And right now my mom and my uncles are sorting through my grandfather’s house, and his lifetime of hoarding and saving everything that came through the door. It’s a daunting task, and a stressful one, and a sad one. How do you balance the longing to acknowledge the past with the desire to lead a simple(ish) life yourself, and the space limitations of modern middle-class living?

It’s made even more difficult, emotionally, by the fact that my family has not just a lengthy history, but a strong sense of history. We are all well aware that sometimes the most innocuous-looking things can turn out to be important. I just read a biography of a Tudor woman where most of the information for her life comes from household accounts. But, really, once the account books aren’t of any use for tax purposes or something similar, who wants to keep them around? But they are historically one of the best sources we have for daily life one or two or five hundred years ago.

We want to keep the important things, but how do we know what the important things are? What’s important now may not be important in one or two or five hundred years. And while there is an argument to be made about the cultural knowledge that comes from shifting priorities, I also can’t help but wish that more minutiae survived.

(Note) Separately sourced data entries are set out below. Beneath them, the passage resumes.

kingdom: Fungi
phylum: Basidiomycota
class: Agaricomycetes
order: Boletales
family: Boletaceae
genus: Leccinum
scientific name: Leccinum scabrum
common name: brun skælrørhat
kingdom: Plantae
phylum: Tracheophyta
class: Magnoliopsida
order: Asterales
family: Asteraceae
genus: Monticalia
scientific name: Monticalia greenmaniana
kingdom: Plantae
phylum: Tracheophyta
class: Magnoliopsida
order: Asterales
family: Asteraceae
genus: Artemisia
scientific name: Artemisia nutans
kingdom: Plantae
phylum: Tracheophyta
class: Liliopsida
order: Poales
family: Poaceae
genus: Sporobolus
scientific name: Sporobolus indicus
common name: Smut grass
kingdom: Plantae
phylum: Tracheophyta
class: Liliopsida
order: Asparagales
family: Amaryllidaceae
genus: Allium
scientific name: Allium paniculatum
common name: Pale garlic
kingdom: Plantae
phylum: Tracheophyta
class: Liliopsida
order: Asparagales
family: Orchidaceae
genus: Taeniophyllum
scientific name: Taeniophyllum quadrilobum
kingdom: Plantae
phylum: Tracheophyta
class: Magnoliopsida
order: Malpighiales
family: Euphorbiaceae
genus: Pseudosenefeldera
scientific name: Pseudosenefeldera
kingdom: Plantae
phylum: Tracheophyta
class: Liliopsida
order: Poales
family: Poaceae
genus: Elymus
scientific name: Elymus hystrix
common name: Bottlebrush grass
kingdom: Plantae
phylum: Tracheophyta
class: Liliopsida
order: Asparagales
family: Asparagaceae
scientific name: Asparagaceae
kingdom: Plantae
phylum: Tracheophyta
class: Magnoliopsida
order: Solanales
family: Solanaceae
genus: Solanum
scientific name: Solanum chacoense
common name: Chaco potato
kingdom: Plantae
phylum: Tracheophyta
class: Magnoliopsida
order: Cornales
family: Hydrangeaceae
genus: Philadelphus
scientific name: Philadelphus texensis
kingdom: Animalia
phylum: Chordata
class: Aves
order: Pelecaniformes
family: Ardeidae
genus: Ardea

This is one reason that I’m so excited that the Library of Congress has the entire public Twitter archive now. Past Tweets may not be of huge significance (although some are, either culturally or personally), but the collection of cultural minutiae has the potential to be fascinating not only for current sociologists, linguists, and anthropologists, but for future historians as well. I just wish it were so easy to save and store the physical collections of minutiae as well.